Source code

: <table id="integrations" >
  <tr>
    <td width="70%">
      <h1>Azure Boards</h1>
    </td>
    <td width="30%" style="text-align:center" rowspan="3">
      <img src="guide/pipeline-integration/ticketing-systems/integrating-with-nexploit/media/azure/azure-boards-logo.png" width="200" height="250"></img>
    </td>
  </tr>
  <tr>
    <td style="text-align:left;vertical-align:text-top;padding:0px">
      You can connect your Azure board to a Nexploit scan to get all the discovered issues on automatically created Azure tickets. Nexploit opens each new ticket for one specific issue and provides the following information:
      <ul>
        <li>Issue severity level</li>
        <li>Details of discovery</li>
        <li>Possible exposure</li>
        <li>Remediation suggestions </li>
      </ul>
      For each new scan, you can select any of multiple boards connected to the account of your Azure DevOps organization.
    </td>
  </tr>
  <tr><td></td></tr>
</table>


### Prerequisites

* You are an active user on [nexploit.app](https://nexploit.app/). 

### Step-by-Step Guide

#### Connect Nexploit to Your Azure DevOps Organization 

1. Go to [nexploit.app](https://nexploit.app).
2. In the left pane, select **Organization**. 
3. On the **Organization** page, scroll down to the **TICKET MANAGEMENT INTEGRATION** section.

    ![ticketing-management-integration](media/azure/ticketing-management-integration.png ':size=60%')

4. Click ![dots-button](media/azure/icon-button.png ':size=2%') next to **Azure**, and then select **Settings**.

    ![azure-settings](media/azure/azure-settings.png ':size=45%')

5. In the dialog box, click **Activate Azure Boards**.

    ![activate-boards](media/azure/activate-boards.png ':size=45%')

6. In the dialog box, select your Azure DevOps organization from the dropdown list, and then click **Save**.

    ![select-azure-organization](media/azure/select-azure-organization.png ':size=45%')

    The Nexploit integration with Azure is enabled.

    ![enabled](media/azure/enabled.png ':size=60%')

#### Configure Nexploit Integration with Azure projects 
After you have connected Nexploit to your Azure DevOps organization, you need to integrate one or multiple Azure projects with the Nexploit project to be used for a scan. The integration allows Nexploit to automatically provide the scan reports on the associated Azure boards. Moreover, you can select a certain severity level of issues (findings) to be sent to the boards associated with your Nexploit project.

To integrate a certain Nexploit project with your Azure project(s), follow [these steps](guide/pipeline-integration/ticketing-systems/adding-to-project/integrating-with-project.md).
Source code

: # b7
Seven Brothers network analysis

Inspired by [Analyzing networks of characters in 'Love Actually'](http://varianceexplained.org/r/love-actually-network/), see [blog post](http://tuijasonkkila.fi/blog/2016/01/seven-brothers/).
==================================================
### Exercise
In the entries above, copy each line that contains the string "issues".

### Output of the task
      You can connect your Azure board to a Nexploit scan to get all the discovered issues on automatically created Azure tickets. Nexploit opens each new ticket for one specific issue and provides the following information:
After you have connected Nexploit to your Azure DevOps organization, you need to integrate one or multiple Azure projects with the Nexploit project to be used for a scan. The integration allows Nexploit to automatically provide the scan reports on the associated Azure boards. Moreover, you can select a certain severity level of issues (findings) to be sent to the boards associated with your Nexploit project.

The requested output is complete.